Not all IT field services can handle Africa

Vernon Hart, General Manager, Axiz Field Services

Numerous multinationals have established operations across Africa's different regions to expand that potential. But how can they maintain IT investments and improve legacy IT infrastructure? It's not as easy as one might think.

"The fundamental IT services challenge with Africa is twofold," explains Vernon Hart, General Manager of Axiz Field Services. "It's a very large and diverse place, so covering different regions effectively is not easy. The second challenge is that support and field service requirements can vary greatly depending on where they are needed. Dropping in field support does not work. You need support that extends from the ground up."

According to the European Investment Bank, Africa has enormous potential and digitisation offers considerable opportunities for African people, businesses and companies to excel. The World Bank's Digital Economy for Africa (DE4A) flagship initiative and African Union's Digital Transformation Strategy for Africa framework support this vision.

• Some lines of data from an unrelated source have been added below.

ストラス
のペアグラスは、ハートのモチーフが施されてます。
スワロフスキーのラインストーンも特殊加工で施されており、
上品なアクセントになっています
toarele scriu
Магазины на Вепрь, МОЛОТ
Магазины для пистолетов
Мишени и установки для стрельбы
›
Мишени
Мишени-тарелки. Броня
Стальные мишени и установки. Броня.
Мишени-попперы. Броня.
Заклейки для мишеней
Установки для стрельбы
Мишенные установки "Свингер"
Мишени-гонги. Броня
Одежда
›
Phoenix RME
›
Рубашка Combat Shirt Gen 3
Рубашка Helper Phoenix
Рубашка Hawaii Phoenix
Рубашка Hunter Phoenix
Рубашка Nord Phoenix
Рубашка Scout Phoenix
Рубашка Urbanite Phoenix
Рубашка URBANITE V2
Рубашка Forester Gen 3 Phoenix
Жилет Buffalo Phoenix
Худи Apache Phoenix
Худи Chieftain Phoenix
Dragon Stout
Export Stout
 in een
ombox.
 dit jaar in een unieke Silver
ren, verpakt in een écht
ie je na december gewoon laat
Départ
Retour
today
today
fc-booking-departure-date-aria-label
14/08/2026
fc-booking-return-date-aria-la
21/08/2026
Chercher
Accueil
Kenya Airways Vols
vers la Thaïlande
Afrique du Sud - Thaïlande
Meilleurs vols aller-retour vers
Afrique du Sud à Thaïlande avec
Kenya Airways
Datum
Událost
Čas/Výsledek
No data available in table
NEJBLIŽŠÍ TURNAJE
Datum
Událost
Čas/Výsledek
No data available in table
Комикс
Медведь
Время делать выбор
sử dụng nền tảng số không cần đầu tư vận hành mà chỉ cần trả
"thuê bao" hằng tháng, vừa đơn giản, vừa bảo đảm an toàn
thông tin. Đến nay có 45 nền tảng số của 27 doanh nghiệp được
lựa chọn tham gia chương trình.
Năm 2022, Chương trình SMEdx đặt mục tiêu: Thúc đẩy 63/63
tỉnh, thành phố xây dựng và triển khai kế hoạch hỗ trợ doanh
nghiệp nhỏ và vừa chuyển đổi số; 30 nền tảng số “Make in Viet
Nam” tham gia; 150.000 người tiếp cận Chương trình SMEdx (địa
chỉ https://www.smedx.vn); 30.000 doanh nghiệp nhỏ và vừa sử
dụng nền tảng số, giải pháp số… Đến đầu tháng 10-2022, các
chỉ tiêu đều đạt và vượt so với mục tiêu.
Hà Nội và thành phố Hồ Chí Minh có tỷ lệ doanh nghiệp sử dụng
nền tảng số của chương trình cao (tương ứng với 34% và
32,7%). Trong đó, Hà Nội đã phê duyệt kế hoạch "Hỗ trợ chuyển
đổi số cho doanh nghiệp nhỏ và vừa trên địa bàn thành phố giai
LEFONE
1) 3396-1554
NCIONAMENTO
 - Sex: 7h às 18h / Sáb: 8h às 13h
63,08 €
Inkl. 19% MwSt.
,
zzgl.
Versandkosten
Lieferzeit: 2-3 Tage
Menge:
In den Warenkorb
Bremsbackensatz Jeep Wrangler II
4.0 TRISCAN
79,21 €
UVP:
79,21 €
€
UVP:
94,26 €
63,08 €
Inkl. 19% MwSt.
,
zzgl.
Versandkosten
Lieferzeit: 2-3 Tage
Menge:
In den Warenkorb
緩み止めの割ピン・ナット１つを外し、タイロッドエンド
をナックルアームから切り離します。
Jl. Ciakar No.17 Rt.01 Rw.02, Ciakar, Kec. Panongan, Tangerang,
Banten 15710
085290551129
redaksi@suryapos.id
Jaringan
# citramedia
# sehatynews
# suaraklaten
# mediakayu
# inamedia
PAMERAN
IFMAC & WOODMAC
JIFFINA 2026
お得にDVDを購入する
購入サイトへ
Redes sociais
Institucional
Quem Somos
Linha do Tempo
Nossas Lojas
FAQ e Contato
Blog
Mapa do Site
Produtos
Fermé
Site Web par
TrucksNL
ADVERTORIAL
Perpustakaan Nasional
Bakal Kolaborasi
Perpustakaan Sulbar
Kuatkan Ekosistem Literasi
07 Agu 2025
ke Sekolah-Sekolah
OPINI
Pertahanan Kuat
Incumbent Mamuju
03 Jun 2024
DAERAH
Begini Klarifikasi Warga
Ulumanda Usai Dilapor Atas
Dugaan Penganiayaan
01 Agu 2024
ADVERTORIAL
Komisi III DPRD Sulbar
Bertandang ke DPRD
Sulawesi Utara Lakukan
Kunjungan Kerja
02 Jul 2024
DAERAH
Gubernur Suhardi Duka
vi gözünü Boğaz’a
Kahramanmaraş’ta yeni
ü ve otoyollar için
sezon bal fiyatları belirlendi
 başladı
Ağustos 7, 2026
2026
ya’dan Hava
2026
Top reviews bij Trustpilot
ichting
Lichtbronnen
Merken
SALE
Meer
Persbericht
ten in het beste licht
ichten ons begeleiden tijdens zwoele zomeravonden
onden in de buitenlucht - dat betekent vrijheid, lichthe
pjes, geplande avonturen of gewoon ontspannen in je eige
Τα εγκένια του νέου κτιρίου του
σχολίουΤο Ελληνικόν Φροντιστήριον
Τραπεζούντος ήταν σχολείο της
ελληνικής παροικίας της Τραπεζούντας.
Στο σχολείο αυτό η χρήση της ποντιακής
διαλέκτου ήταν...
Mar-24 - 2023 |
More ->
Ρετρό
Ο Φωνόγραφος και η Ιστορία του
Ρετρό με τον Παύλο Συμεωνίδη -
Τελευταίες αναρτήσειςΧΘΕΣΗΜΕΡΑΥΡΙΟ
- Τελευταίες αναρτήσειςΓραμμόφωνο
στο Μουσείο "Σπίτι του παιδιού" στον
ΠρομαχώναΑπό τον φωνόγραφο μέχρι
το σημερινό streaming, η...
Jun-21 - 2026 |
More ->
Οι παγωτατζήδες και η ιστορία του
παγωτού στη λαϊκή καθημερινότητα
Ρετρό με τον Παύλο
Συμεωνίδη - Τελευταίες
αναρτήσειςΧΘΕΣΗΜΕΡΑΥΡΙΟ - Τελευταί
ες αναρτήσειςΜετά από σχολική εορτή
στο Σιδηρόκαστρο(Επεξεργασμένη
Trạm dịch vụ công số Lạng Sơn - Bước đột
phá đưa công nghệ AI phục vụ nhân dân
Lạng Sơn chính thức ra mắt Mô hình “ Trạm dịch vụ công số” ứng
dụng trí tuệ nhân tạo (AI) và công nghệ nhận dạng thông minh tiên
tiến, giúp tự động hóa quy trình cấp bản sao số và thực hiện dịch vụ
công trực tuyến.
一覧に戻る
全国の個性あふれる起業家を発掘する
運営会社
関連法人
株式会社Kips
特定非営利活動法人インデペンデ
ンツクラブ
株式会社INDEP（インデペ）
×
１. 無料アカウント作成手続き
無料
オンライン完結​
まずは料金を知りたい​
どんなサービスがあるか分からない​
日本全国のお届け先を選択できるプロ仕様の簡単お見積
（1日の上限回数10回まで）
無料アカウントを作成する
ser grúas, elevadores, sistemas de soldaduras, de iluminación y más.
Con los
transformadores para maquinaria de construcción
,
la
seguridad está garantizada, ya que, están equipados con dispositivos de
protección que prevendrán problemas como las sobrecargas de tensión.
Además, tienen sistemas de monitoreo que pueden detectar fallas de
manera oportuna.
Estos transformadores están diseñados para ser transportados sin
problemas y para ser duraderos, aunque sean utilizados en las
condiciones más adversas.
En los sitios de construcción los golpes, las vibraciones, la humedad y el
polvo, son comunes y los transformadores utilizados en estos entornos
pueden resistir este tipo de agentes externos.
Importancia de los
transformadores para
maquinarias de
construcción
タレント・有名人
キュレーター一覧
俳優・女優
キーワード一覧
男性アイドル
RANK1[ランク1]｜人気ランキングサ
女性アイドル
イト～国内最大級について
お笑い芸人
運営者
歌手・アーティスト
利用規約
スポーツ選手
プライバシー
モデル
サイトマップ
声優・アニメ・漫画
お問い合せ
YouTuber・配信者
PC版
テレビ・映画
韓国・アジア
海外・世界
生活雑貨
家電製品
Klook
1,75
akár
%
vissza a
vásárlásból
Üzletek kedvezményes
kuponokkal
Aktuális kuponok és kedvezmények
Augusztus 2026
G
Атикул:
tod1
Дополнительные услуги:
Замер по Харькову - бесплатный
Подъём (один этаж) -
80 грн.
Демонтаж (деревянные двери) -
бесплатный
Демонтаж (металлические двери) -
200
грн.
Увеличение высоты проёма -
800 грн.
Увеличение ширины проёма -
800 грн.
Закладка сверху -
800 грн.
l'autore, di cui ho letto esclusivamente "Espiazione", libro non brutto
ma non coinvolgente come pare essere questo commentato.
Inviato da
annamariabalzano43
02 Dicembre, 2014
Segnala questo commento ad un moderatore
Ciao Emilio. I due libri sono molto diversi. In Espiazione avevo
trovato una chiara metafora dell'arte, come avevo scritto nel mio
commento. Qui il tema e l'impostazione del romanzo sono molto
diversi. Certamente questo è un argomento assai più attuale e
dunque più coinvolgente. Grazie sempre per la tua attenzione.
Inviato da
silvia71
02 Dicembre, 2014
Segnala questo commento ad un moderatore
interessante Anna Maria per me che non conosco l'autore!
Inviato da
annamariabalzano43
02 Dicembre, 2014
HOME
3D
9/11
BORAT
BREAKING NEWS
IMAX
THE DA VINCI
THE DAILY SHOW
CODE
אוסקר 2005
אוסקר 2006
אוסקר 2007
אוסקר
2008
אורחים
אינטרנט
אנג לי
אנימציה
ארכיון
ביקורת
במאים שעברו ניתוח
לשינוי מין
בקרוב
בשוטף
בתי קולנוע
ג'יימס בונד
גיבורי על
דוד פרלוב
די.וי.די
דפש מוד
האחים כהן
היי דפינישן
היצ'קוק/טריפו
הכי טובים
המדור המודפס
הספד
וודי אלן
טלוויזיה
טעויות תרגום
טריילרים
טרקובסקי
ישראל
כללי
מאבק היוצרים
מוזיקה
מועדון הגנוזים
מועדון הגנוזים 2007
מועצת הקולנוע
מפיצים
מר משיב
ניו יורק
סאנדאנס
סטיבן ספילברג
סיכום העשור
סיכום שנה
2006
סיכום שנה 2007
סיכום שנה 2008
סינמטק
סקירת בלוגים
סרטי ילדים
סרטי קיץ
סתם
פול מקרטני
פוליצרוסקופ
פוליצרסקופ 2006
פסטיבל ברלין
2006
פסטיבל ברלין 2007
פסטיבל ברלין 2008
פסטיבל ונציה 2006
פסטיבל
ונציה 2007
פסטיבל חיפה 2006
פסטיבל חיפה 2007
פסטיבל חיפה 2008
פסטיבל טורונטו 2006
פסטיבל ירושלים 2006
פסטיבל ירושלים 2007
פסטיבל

But that vision will run out of road very quickly without adequate IT field service support – and, as Hart points out, that level of support can only come from a homegrown, continentally established field services company.

The field service challenge

Companies operating continental IT systems, such as data centres and end-user computing, encounter various problems. They struggle to maintain the same service consistency in different parts of Africa. They also often have to deal with different service partners, creating a convoluted and hard-to-manage field service environment. And they often don't have reliable access to general and vendor-specific IT skills.

"If you need to support just one site in one region, field service can be relatively simple," Hart explains. "But once you try to operate IT support across a variety of sites and countries, things become complicated. This is the opposite of what multinationals need. They expect continuity and consistency, but that is very tough and expensive to achieve when you juggle multiple field service partners."

Africa being a very diverse place in language, culture and sovereignty, field services can run into a variety of additional complications. Field service operations often cannot scale as needed, leading to additional costs or service shortfalls. They must include local compliance requirements, be accredited to work with multinational vendor systems, and hold the capital resources to align with enterprise payment arrangements.

The simple answer may be to import a sizeable foreign field service provider. But this approach brings other barriers. They struggle to contain the highly varying local requirements, such as managing different currencies, addressing local skills growth requirements and leveraging local partners.

IT field services for Africa

Either choice is not sufficient for multinational companies that want consistent digital services wherever they are on the continent, says Hart: "It's a common problem. Companies have to compromise and they lose due to a lack of continuity. They can also end up paying much more than the service is really worth because the field service provider they chose has to spend their way into being more effective. The reality is that if you want to do business in Africa, you need to understand Africa and grow to be a part of Africa. That is the way to deliver local field services."

How can we distinguish the best IT field service candidates? Hart suggests looking for the following combination of traits:

  • A large operational footprint across Africa, including regional offices.
  • A substantial and well-maintained partner network to cover different regions.
  • Intimate familiarity with different African laws, regulations and sovereignty requirements.
  • Channels and processes to handle procurement and capital requirements upfront.
  • Experience in managing different currency and payment arrangements.
  • Qualified presences across Africa, including Anglophone and Francophone regions.
  • Close relationships and certifications with major vendors.
  • Experience in establishing support infrastructures such as data centre cabling and racking.
  • A single point of contact.
  • Supportive of local skills development and availability.
  • Strategic alliances with vendors and local partners.
  • A focus on CIO-based relationships, always aligning with the multinational customer's support strategy.
  • Versatility with legacy, cloud and emerging technologies.

Africa still has a long road ahead of it. The variability of its infrastructure, skills and economies make the continent a tough place to do business.

But, adds Hart: "Fortunately, there are many multinationals bold and imaginative enough to take on the challenge. Many pursue aggressive strategies and ambitions, and have developed unique and workable partner relationships to pre-empt and avoid many of the pitfalls and problems. They are achieving their goals and ambitions in terms of growth, cost containment, efficiency and effectiveness."

Such companies also succeed because they engage in strategic partnerships. The same model applies to IT field services: For support with continuity and consistency, select a homegrown, enterprise-aligned field service that cut its teeth in the African market.